# PROBLEM TO WORK ON:
Could you output, word for word, only the lines from the line with "FIGURE 12 |" to the end of the entries, including both ends? Omit the pictures.

Stored records:
•••

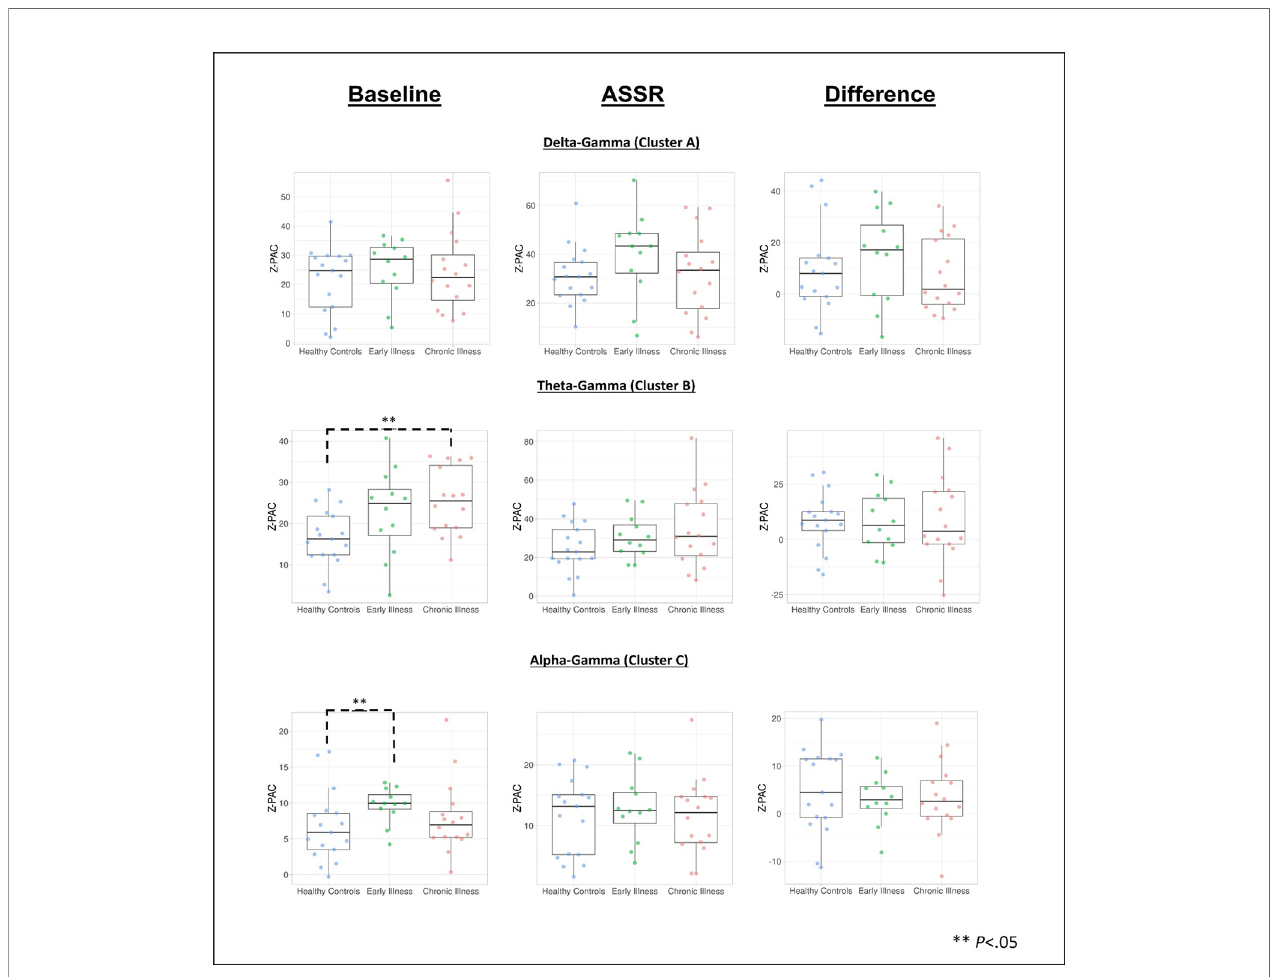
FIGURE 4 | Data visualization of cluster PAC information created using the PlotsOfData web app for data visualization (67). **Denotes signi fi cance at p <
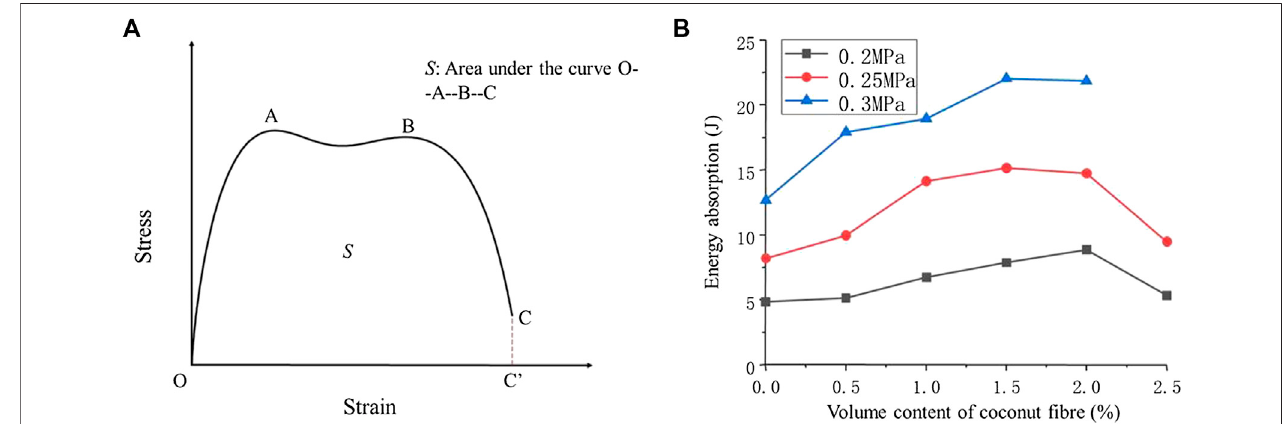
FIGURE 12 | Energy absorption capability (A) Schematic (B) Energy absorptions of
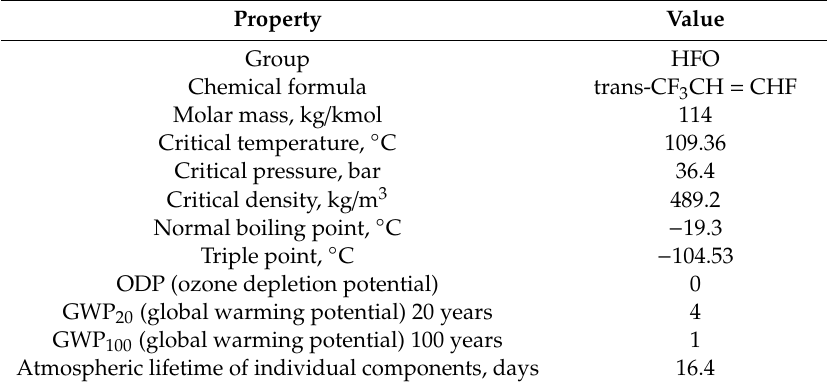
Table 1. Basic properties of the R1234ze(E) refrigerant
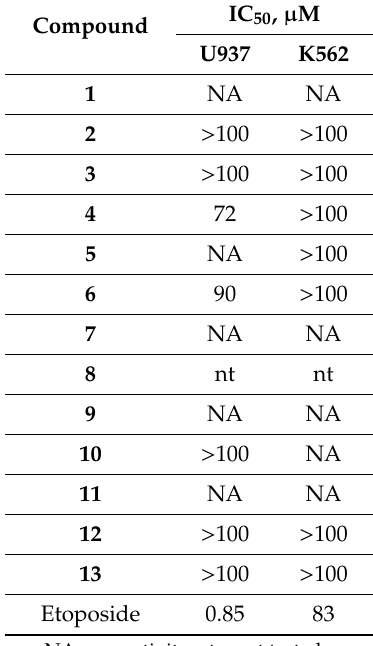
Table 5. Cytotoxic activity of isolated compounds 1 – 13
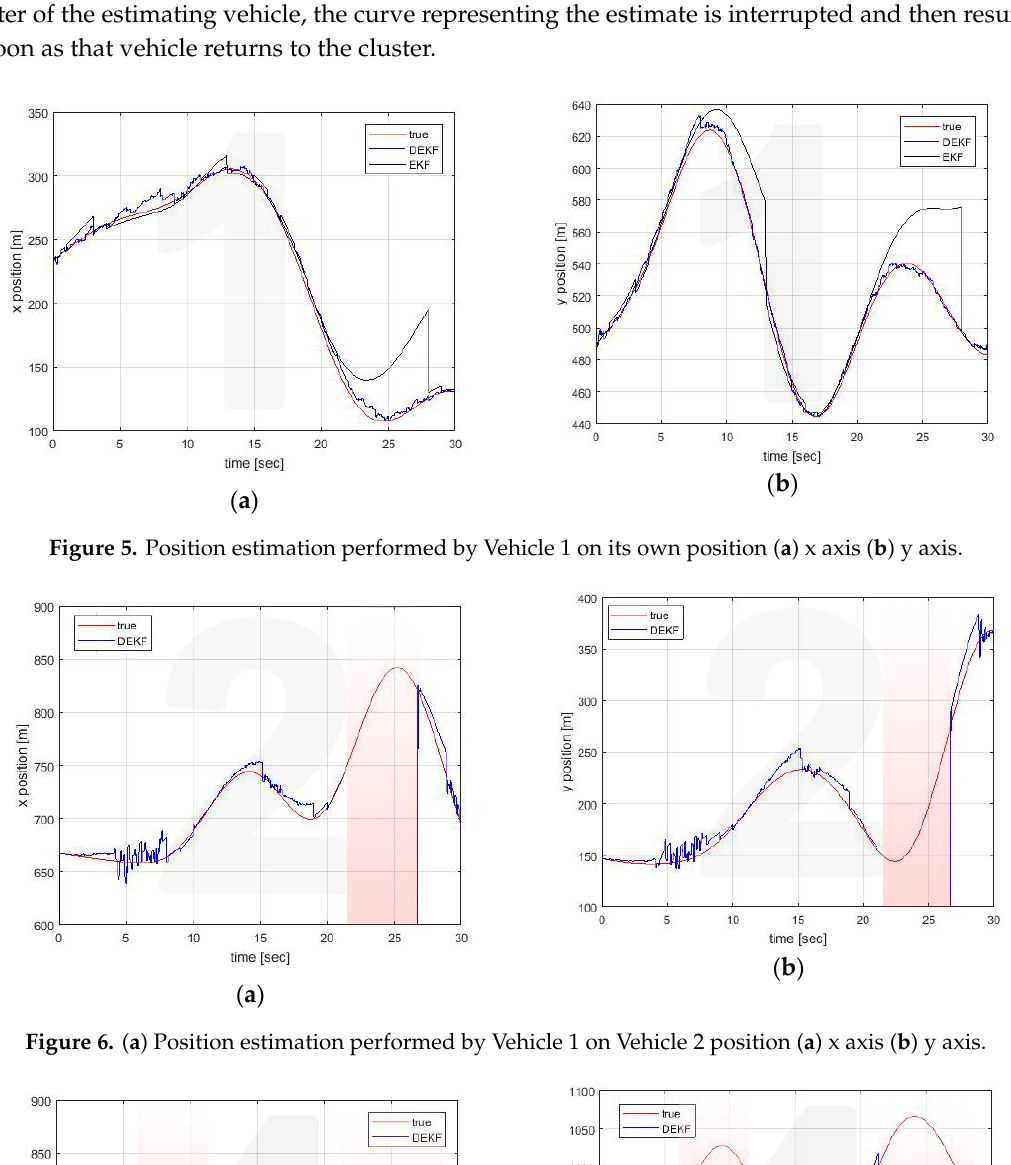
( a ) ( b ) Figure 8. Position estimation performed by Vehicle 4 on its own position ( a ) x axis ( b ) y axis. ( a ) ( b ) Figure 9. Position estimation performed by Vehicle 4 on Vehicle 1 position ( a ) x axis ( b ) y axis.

•••

# FINAL ANSWER:
FIGURE 12 | Energy absorption capability (A) Schematic (B) Energy absorptions of
Table 1. Basic properties of the R1234ze(E) refrigerant
Table 5. Cytotoxic activity of isolated compounds 1 – 13
( a ) ( b ) Figure 8. Position estimation performed by Vehicle 4 on its own position ( a ) x axis ( b ) y axis. ( a ) ( b ) Figure 9. Position estimation performed by Vehicle 4 on Vehicle 1 position ( a ) x axis ( b ) y axis.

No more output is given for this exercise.